One of the most controversial issues during the drafting of the Medical Loss Ratio (MLR) regulations was how to treat agent and broker commissions. These fees have traditionally been considered as an administrative expense and as part of the premium, but agents and brokers mounted a vigorous, but ultimately unsuccessful campaign, to have the fees excluded from the premium for MLR calculation purposes.

The May 27 FAQ notes that some insurers have been attempting to exclude agent and broker fees from the premium to increase their MLR and reduce their premium. These insurers have claimed that payment of the commission is not a condition of coverage and that the amount is merely passed through to the agent or broker and is not part of the premium.
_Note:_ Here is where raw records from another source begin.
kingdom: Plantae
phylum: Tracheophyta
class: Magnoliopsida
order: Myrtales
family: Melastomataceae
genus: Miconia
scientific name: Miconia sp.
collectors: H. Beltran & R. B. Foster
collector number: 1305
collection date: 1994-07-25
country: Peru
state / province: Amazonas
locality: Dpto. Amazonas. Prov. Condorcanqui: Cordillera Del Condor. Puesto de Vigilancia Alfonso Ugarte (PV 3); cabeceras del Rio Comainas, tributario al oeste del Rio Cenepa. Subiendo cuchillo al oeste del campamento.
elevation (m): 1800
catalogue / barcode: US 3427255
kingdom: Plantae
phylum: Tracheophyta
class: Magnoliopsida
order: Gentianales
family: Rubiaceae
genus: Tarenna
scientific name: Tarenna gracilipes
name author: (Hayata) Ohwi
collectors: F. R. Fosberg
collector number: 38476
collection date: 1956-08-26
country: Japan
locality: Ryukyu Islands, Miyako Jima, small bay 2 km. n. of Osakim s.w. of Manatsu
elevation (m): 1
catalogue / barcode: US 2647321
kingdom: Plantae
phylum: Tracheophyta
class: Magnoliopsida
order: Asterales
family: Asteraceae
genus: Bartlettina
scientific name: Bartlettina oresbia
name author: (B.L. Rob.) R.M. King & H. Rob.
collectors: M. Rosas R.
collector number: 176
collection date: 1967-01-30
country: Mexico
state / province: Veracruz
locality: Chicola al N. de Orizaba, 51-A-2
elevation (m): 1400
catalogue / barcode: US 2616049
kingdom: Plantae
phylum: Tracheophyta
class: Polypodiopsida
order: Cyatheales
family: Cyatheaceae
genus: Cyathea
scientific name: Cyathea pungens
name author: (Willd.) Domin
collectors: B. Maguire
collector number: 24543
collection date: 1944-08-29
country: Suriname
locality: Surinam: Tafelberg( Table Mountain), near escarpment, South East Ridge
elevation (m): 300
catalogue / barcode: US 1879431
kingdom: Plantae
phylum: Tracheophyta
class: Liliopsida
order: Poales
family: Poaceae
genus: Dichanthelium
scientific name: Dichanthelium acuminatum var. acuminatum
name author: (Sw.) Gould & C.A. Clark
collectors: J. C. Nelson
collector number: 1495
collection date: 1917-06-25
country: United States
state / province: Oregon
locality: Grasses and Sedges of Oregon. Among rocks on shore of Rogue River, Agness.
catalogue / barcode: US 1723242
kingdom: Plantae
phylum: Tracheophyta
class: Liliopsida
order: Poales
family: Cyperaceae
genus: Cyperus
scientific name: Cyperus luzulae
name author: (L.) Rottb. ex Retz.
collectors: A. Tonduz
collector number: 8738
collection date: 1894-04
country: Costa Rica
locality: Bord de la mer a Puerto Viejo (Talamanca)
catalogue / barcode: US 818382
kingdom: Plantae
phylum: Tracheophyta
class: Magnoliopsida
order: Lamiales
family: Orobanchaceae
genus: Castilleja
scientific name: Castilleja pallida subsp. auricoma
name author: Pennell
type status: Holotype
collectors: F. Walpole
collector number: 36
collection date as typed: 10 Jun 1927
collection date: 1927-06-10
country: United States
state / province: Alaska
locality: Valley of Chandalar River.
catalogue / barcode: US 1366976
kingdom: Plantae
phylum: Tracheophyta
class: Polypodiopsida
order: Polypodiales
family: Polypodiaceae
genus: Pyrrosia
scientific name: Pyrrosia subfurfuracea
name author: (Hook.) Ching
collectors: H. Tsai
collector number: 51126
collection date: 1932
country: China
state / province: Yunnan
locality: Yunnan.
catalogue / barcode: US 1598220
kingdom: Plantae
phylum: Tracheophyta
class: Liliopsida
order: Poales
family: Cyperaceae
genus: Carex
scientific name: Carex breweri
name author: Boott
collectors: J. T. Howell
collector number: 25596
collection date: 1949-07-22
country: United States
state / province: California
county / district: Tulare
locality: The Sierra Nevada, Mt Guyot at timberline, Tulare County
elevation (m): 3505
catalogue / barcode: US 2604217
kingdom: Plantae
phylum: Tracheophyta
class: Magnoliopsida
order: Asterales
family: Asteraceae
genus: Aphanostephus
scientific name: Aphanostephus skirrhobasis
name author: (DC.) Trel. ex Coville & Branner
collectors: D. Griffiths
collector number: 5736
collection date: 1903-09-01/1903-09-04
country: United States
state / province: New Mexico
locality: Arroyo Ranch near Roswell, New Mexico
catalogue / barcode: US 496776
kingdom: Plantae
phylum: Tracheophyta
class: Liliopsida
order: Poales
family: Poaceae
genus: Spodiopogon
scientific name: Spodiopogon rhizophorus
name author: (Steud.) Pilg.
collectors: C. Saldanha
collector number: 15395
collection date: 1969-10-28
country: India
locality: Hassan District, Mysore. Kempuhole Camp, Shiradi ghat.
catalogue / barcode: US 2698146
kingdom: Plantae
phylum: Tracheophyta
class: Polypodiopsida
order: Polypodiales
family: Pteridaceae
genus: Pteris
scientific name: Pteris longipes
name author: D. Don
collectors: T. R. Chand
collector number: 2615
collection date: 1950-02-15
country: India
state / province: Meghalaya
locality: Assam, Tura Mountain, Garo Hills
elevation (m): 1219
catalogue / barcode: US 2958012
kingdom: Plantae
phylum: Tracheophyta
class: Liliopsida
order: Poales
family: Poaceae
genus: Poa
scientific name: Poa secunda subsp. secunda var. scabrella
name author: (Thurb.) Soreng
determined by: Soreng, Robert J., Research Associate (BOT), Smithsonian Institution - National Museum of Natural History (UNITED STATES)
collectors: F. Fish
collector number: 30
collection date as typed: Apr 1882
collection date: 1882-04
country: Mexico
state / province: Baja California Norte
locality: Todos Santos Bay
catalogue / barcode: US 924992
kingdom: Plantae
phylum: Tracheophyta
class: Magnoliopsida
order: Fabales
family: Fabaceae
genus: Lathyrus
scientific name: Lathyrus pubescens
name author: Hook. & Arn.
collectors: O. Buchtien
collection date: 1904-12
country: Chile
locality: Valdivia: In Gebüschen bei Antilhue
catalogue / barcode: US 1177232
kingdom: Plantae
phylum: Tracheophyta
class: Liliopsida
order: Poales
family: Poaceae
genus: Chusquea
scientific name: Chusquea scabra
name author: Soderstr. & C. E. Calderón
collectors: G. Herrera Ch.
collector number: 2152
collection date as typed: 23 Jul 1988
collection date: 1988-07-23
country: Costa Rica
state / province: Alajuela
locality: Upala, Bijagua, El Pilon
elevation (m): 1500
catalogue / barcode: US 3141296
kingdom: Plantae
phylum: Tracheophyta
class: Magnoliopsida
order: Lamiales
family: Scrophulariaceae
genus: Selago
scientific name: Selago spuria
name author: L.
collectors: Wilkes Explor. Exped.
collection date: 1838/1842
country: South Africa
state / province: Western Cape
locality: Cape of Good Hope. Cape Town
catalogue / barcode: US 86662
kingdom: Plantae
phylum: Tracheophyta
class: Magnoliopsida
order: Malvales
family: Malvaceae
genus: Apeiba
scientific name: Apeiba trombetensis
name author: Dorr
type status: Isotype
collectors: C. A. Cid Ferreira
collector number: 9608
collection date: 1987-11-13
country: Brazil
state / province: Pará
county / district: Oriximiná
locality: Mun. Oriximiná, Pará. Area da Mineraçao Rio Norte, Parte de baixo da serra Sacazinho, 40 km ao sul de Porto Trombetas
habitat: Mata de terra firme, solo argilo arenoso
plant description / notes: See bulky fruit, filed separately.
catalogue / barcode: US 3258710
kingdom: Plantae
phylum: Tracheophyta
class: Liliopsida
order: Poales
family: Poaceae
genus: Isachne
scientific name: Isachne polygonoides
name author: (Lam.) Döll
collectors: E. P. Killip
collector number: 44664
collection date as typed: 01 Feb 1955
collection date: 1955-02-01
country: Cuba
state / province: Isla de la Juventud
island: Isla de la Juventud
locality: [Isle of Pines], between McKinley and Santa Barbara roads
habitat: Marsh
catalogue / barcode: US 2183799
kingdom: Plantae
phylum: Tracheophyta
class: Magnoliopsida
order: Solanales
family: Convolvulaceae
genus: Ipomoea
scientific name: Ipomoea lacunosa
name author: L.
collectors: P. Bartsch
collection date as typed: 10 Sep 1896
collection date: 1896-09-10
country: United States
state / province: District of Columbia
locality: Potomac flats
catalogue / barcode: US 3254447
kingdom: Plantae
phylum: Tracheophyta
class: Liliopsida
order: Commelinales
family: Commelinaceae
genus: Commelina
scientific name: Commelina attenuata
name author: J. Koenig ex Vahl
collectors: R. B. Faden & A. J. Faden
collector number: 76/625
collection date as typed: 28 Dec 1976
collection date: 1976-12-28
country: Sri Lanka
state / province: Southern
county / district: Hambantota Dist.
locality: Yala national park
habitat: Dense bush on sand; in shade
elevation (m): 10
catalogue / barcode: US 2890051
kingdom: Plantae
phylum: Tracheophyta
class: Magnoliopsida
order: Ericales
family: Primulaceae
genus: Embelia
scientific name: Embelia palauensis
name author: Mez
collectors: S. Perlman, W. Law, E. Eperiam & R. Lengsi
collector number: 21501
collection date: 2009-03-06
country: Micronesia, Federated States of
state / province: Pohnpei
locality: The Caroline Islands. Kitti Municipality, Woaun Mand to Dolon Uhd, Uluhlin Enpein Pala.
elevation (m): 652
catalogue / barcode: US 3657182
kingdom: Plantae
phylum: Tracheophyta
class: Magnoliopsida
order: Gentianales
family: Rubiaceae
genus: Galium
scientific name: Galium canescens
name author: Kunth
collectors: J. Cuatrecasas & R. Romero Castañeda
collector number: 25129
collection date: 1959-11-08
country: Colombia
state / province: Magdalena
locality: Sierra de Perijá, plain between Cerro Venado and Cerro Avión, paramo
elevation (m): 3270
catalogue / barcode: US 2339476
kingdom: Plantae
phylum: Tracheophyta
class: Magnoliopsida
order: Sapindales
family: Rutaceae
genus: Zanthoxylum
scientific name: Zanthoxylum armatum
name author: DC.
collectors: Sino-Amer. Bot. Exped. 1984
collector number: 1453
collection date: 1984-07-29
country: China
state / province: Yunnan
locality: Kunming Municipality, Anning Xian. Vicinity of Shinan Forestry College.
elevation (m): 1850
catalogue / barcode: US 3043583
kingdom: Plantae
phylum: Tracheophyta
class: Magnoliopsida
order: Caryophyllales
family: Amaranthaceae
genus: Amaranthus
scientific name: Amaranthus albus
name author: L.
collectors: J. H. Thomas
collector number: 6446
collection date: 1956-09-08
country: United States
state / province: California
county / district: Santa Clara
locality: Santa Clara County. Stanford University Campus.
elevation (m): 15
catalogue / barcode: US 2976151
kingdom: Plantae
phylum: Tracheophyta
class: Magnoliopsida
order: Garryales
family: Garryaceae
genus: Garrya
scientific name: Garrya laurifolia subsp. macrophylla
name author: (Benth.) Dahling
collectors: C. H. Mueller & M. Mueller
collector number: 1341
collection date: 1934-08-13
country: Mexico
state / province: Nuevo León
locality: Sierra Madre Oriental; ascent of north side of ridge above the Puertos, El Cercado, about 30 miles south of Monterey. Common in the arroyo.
In some cases, insurers have required policyholders to sign a statement that they have retained the broker or agent and paid the commission independently when this is not true.

In its May 27 guidance, CMS stated that agent and broker commissions can only be excluded from premium for MLR calculation purposes if seven conditions are all met:

  1. State law does not consider the agent or broker to represent the insurer;
  2. The policyholder is not required to use an agent or broker and may purchase the policy directly from the insurer;
  3. The policyholder selects, retains, and contracts with the agent and broker of his own accord;
  4. The policyholder negotiates and is responsible the fee or commission separate and apart from the premium;
  5. The insurer does not include the agent and broker commissions and fees in its rate filings as submitted to the state regulator;
  6. The policyholder pays the fees or commission directly to the agent or broker or voluntarily chooses to pass the fee or commission through the insurer and is not required to do so; and
  7. The policyholder issues the 1099 directly to the agent or broker if one is required.

CMS states that it intends to ensure insurer compliance with this requirement and take corrective measures if necessary.

The same guidance clarifies that if an MLR rebate is owed to an enrollee who is eligible for an advance premium tax credit which covers part of the premium, the full amount of the rebate is still due to the enrollee, who is in fact responsible for the premium and is merely receiving assistance in paying it.